There is a difference between saying, “There are coyotes outside and we’re all going to die,” and saying, “Hey, we’re going to stay zipped in and quiet while the adults check things out.” The words matter. The tone matters more. Kids take their cue from the adult in charge. If the counselor sounds scared, the tent gets scared.
That does not mean pretending nothing is happening. It means treating the moment like a routine safety check instead of a crisis.
A lot of outdoor leadership is exactly that: keeping a normal face on while your brain is running through every practical step. The counselor probably wanted to know if he should wake the kids, yell, move tents, get other staff, or stay put. And honestly, the right answer depends on how close the coyotes are and how they are acting.
If they are howling in the distance, the safest move may be to keep everyone settled and explain in the morning that coyotes are part of the outdoors. If they are right outside the tent, nosing around camp, or refusing to leave after noise and lights, that becomes more serious.
The big thing is not giving the coyotes a reason to stay.
No snacks in tents. No wrappers in backpacks. No food scraps by the fire ring. No loose trash. No kids wandering off to investigate. Campsites get wildlife problems fast when people leave a buffet around and then act surprised when animals show up.
The counselor’s concern also shows why kids should be taught camp rules before anything happens. Food stays where it belongs. Nobody leaves the tent alone at night. Shoes and flashlights stay ready. If you hear something outside, you wake an adult instead of unzipping the tent. Those rules sound basic, but they matter when coyotes start calling near camp.
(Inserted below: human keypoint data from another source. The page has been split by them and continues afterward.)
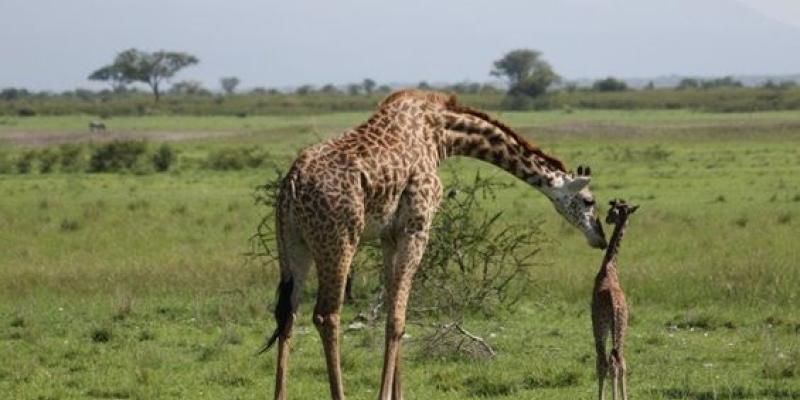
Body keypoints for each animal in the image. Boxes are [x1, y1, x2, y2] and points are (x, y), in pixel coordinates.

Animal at [262, 90, 608, 400]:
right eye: (588, 201)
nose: (600, 238)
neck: (442, 133)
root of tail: (291, 184)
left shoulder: (390, 235)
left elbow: (392, 310)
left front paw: (398, 394)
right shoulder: (418, 225)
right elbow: (397, 319)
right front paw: (385, 395)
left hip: (293, 245)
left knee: (288, 314)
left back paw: (280, 395)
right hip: (338, 239)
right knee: (327, 315)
In the end, the coyotes were probably not there to hurt anybody. But the counselor still had a real responsibility. He had to keep children calm, keep them contained, keep the campsite clean, and make decisions without turning a nighttime wildlife encounter into a panic.
That is the part people sometimes forget about camping with kids. The scary thing may be outside the tent, but the adult’s job is often inside the tent — keeping everyone steady until the moment passes.
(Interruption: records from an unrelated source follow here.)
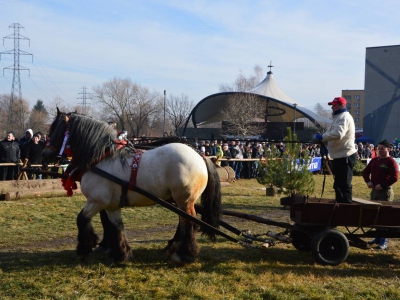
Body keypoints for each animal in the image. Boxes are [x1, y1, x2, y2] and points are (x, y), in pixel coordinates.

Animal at [43, 109, 222, 264]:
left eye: (55, 129)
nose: (45, 154)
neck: (102, 158)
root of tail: (199, 155)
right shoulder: (111, 205)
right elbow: (117, 227)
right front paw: (120, 253)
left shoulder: (96, 201)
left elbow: (81, 219)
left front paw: (85, 248)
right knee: (184, 222)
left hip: (184, 199)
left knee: (189, 222)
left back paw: (185, 254)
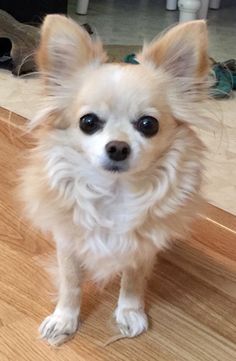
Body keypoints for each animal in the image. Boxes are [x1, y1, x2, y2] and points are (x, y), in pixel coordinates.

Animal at [19, 15, 210, 344]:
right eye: (88, 122)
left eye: (148, 124)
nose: (118, 147)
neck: (115, 192)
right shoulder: (68, 242)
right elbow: (71, 283)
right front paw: (64, 319)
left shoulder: (142, 248)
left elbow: (133, 281)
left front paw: (129, 312)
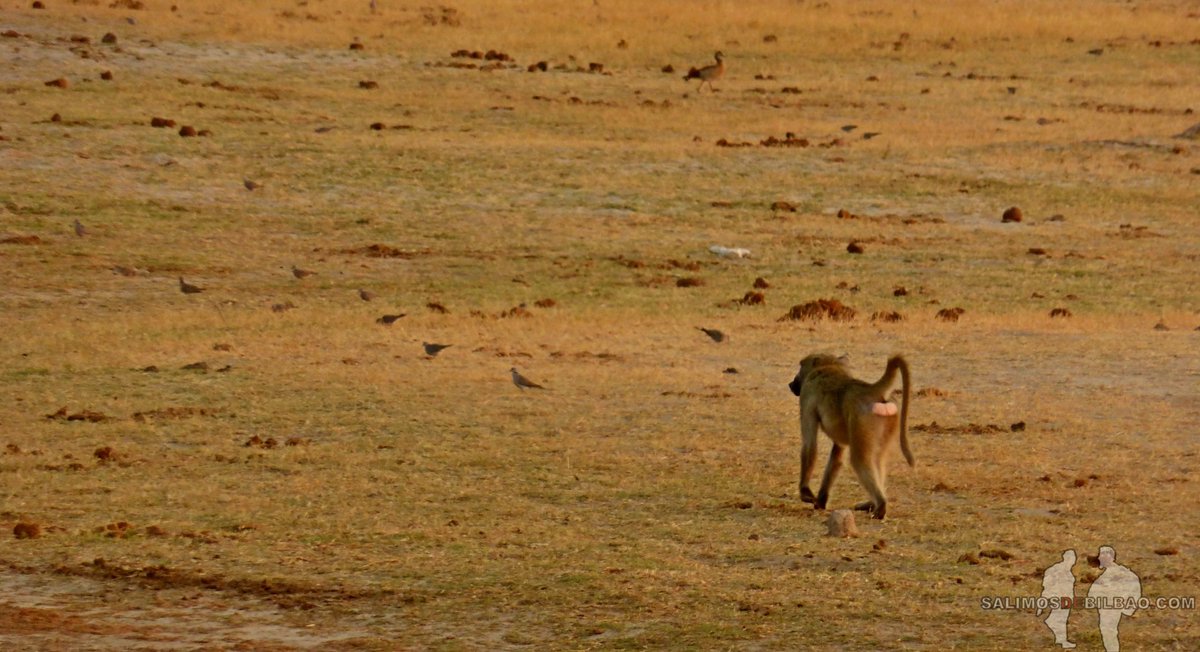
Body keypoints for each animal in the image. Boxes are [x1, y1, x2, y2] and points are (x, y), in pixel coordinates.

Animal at [787, 354, 913, 520]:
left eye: (801, 366)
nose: (791, 384)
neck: (828, 366)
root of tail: (872, 390)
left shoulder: (807, 395)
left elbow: (810, 445)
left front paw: (805, 493)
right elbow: (837, 454)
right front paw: (820, 501)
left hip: (862, 420)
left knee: (860, 460)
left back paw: (881, 506)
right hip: (889, 420)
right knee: (878, 459)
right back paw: (871, 504)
Commenters mostly reassured the counselor that coyotes are common and usually not a reason to panic, but they still gave practical advice.
Several people said the most important thing was to keep food and trash secured. Coyotes may pass through naturally, but food smells can make them linger. Campers should never keep snacks in tents, especially with kids, because kids are famous for forgetting a wrapper or granola bar in a bag.
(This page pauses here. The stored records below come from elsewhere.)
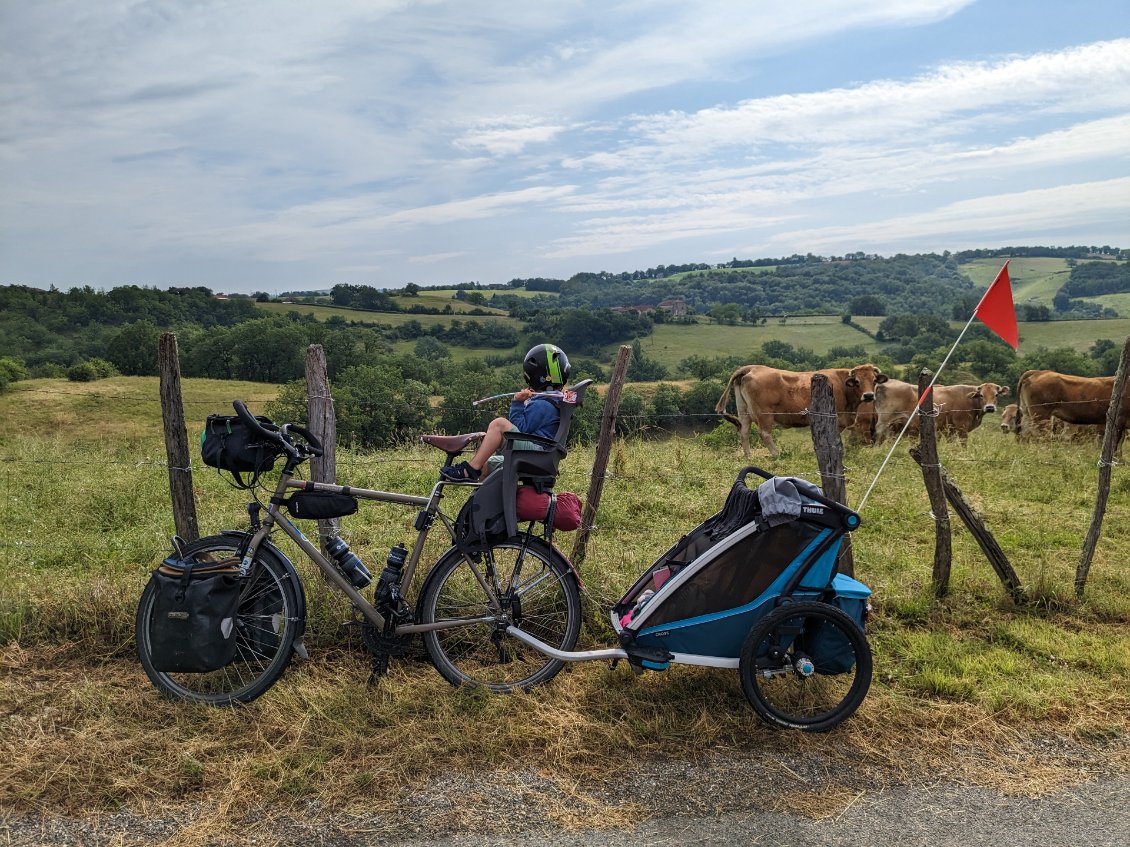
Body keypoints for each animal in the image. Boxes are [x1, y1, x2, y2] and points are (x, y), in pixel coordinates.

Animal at [718, 363, 885, 460]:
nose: (869, 395)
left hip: (744, 411)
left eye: (874, 380)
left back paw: (748, 456)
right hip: (764, 414)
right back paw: (776, 454)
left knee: (744, 432)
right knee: (764, 433)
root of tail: (753, 367)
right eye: (857, 381)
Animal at [872, 377, 1007, 444]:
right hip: (885, 419)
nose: (990, 407)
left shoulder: (950, 429)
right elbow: (963, 444)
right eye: (981, 395)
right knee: (879, 431)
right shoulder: (962, 427)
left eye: (996, 395)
Others told the counselor to keep the kids inside the tent and avoid making a big production unless the coyotes were very close. If the animals were just howling nearby, commenters said the sound was probably scarier than the actual risk. Coyotes can sound like they are right on top of you even when they are farther away.
A few people recommended making noise if the coyotes came into camp. Yelling, clapping, banging pots, or shining lights can usually push them off. The idea is to remind them that people are present and that camp is not a quiet place to investigate.
Several commenters also focused on not scaring the kids. They suggested explaining it calmly if needed: coyotes live out here, we stay together, we keep food put away, and the adults are handling it. No dramatic warnings, no scary stories, no letting one nervous camper wind up the rest.
Some people said the counselor should alert other adults or camp staff if he was not the only person responsible. That way, nobody is handling a wildlife concern alone, and there is a shared plan if the coyotes stick around.
The best advice came down to calm control. Coyotes outside a tent can sound unnerving, but the response does not need to be chaotic. Keep the kids in, keep food out of the tent, make noise if needed, and let the animals move on.